I put up my testing script online. You are welcome to review and comment.
>>>import re
>>>str= '20_231_myString_234'
>>> occerence = [m.start() for m in re.finditer('_',str)] # this will give you a list of '_' position
>>>occerence
[2, 6, 15]
>>>result = [str[:occerence[1]],str[occerence[1]+1:]] # [str[:6],str[7:]]
>>>result
['20_231', 'myString_234']
It depends what is your pattern for this split. Because if first two elements are always numbers for example, you may build regular expression and use re module. It is able to split your string as well.
I had a larger string to split ever nth character, ended up with the following code:
# Split every 6 spaces
n = 6
sep = ' '
n_split_groups = []
groups = err_str.split(sep)
while len(groups):
n_split_groups.append(sep.join(groups[:n]))
groups = groups[n:]
print n_split_groups
Thanks #perreal!
In function form of #AllBlackt's solution
def split_nth(s, sep, n):
n_split_groups = []
groups = s.split(sep)
while len(groups):
n_split_groups.append(sep.join(groups[:n]))
groups = groups[n:]
return n_split_groups
s = "aaaaa bbbbb ccccc ddddd eeeeeee ffffffff"
print (split_nth(s, " ", 2))
['aaaaa bbbbb', 'ccccc ddddd', 'eeeeeee ffffffff']
As #Yuval has noted in his answer, and #jamylak commented in his answer, the split and rsplit methods accept a second (optional) parameter maxsplit to avoid making splits beyond what is necessary.

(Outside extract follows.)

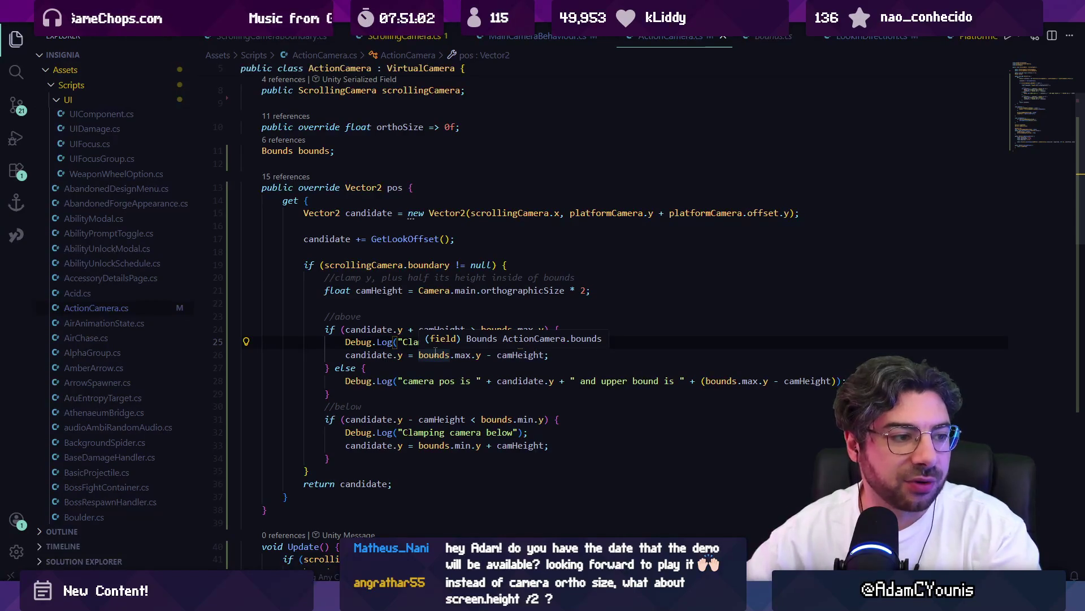
{"action": "left_click", "coordinate": [437, 313]}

Thus, I find the better solution (both for readability and performance) is this:
s = '20_231_myString_234'
first_part = text.rsplit('_', 2)[0] # Gives '20_231'
second_part = text.split('_', 2)[2] # Gives 'myString_234'
This is not only simple, but also avoids performance hits of regex solutions and other solutions using join to undo unnecessary splits.